For all living things to succeed, they must reproduce and have the energy to do so. An organism's ability to extract energy from its surroundings—and to do it better than its competitors—is a key requirement of survival. Until recently it was thought that in all of biology, from microbes to humans, there were only two methods to generate and conserve the energy required for cellular metabolism and survival.
Now researchers have discovered a third method of microbial energy production, called “flavin-based electron bifurcation” (FBEB). This newly found method is actually an ancient form of energy generation and conservation but is so different from the known processes that it represents a paradigm shift in how scientists think about the way organisms obtain energy. The mechanism of how FBEB works was unknown—that is, until a breakthrough was made by researchers from the Biological Electron Transfer and Catalysis (BETCy) Energy Frontier Research Center, whose members include Cara E. Lubner, David W. Mulder, and Paul W. King from the U.S. Department of Energy’s National Renewable Energy Laboratory (NREL).
The team examined previously unknown features of the catalytic mechanism, gaining critical, comprehensive insights about the way in which FBEB works. One of the most important findings is how a unique flavin molecule is able to generate two levels of energy from a single precursor compound. One level is used to perform an easy chemical reaction, whereas the other much more energetic one is used to perform more difficult chemistry to form a high-energy compound. In doing so, the two reactions are coupled together so that energy that is normally wasted is conserved in the high-energy compound.

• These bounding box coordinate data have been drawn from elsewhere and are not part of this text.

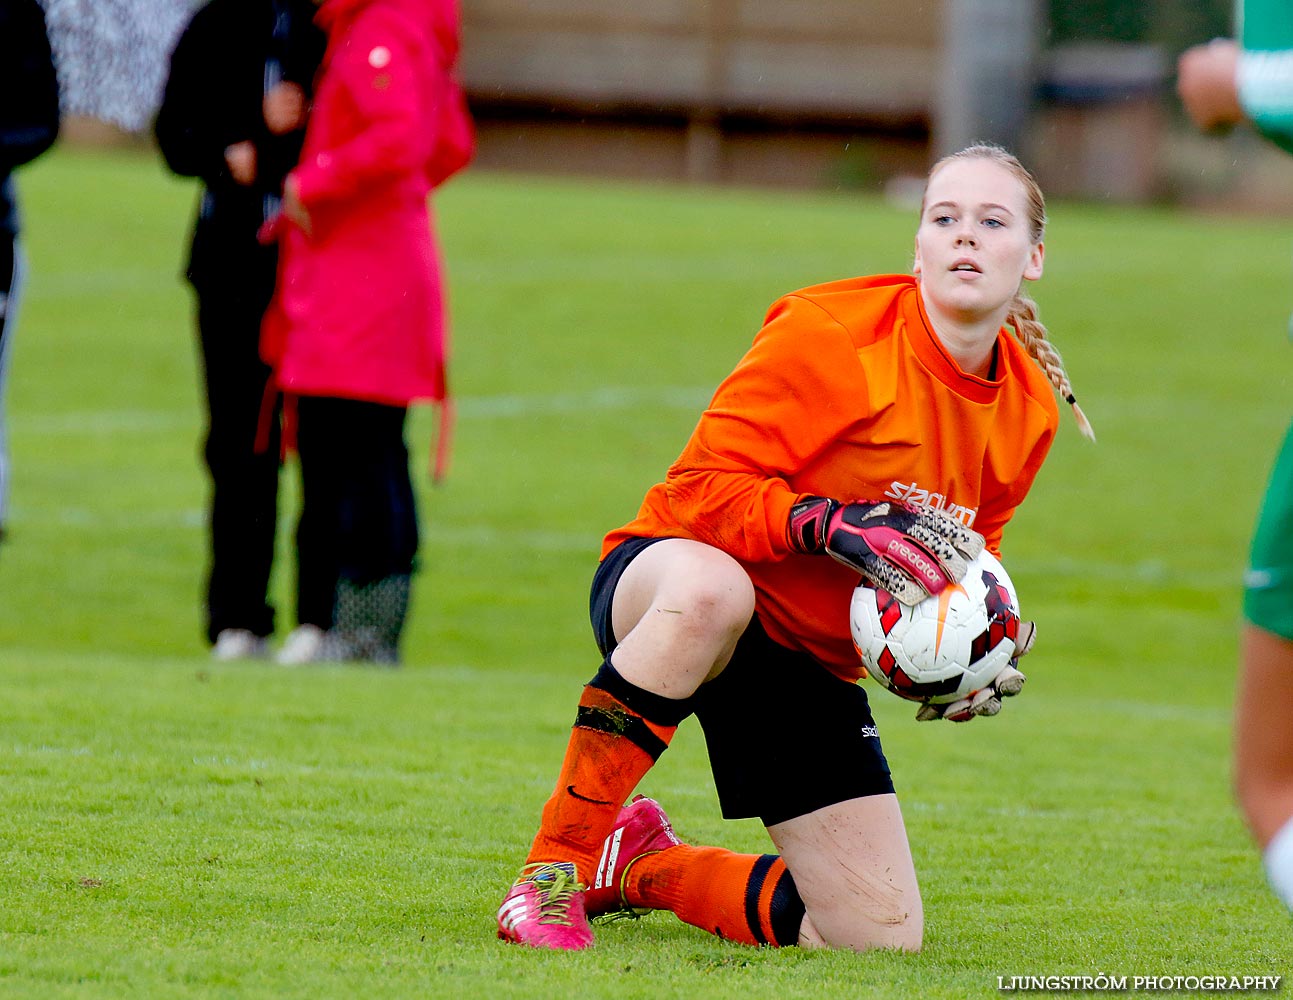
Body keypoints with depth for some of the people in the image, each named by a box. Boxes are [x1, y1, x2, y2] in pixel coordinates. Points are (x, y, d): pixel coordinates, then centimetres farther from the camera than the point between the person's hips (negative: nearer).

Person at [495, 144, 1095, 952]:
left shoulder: (1029, 408, 2)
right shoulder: (831, 333, -18)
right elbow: (702, 486, -19)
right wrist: (832, 525, -34)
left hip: (812, 665, 6)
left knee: (883, 934, -4)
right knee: (709, 586, -46)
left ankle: (641, 867, 21)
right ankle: (555, 869, -32)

FBEB allows an organism to get more energy "bang for its buck," and the key player is the unique flavin that enables the enzyme to perform energy conserving chemistry unlike any other that has been studied. The research brings a new understanding of electron bifurcation and sets a model of the underlying mechanistic principles by which they function. "The results should enable new strategies for engineering biological systems for more efficient production of fuels and chemicals and for developing catalytic processes that optimize conversion of electrochemical reactions," said NREL researcher Cara Lubner. "Understanding the biochemistry of bifurcation will enable more informed strategies for bioengineering microbes to produce higher levels of biofuels and reduced chemicals."